[DATASET CONTENT]:
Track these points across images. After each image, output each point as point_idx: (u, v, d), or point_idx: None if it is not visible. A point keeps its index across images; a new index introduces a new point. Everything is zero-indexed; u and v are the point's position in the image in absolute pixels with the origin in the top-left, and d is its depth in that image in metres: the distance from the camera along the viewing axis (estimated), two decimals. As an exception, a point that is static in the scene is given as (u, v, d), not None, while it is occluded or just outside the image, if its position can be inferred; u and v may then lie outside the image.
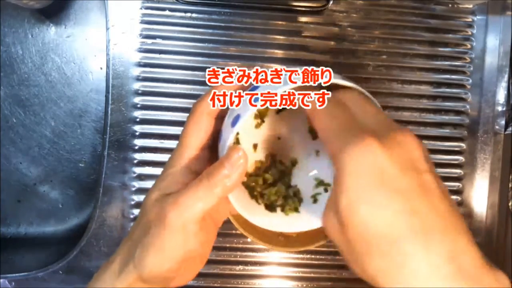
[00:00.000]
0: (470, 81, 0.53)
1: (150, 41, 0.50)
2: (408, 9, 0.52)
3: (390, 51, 0.52)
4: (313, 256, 0.51)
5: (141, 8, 0.50)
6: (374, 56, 0.52)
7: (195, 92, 0.50)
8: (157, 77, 0.50)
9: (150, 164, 0.50)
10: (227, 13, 0.51)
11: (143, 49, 0.50)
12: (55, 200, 0.57)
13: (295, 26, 0.51)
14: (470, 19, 0.53)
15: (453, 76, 0.53)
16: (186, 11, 0.50)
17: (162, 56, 0.50)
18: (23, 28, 0.54)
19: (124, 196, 0.50)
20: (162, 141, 0.50)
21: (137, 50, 0.50)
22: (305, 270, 0.51)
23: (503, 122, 0.53)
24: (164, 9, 0.50)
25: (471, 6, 0.53)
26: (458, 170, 0.53)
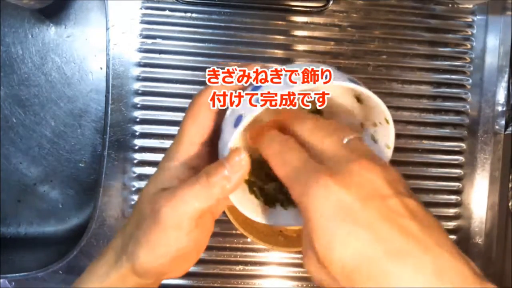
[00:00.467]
0: (470, 81, 0.53)
1: (150, 41, 0.50)
2: (408, 9, 0.52)
3: (390, 51, 0.52)
4: (313, 256, 0.51)
5: (141, 8, 0.50)
6: (374, 56, 0.52)
7: (195, 92, 0.50)
8: (157, 77, 0.50)
9: (150, 164, 0.50)
10: (227, 13, 0.51)
11: (143, 49, 0.50)
12: (55, 200, 0.56)
13: (295, 26, 0.51)
14: (470, 19, 0.53)
15: (453, 76, 0.53)
16: (186, 11, 0.50)
17: (162, 56, 0.50)
18: (23, 28, 0.54)
19: (124, 196, 0.50)
20: (162, 141, 0.50)
21: (137, 50, 0.50)
22: (305, 270, 0.51)
23: (503, 122, 0.53)
24: (164, 9, 0.50)
25: (471, 6, 0.53)
26: (458, 170, 0.53)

[PROBLEM REQUIREMENTS]: Leave the pictures out and restate exactly the lines from the one that has "[00:00.000]" through the final line of the entries above, both ends included.

[RESPONSE FOR THIS EXERCISE]:
[00:00.000]
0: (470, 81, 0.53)
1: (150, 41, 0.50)
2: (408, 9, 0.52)
3: (390, 51, 0.52)
4: (313, 256, 0.51)
5: (141, 8, 0.50)
6: (374, 56, 0.52)
7: (195, 92, 0.50)
8: (157, 77, 0.50)
9: (150, 164, 0.50)
10: (227, 13, 0.51)
11: (143, 49, 0.50)
12: (55, 200, 0.57)
13: (295, 26, 0.51)
14: (470, 19, 0.53)
15: (453, 76, 0.53)
16: (186, 11, 0.50)
17: (162, 56, 0.50)
18: (23, 28, 0.54)
19: (124, 196, 0.50)
20: (162, 141, 0.50)
21: (137, 50, 0.50)
22: (305, 270, 0.51)
23: (503, 122, 0.53)
24: (164, 9, 0.50)
25: (471, 6, 0.53)
26: (458, 170, 0.53)
[00:00.467]
0: (470, 81, 0.53)
1: (150, 41, 0.50)
2: (408, 9, 0.52)
3: (390, 51, 0.52)
4: (313, 256, 0.51)
5: (141, 8, 0.50)
6: (374, 56, 0.52)
7: (195, 92, 0.50)
8: (157, 77, 0.50)
9: (150, 164, 0.50)
10: (227, 13, 0.51)
11: (143, 49, 0.50)
12: (55, 200, 0.56)
13: (295, 26, 0.51)
14: (470, 19, 0.53)
15: (453, 76, 0.53)
16: (186, 11, 0.50)
17: (162, 56, 0.50)
18: (23, 28, 0.54)
19: (124, 196, 0.50)
20: (162, 141, 0.50)
21: (137, 50, 0.50)
22: (305, 270, 0.51)
23: (503, 122, 0.53)
24: (164, 9, 0.50)
25: (471, 6, 0.53)
26: (458, 170, 0.53)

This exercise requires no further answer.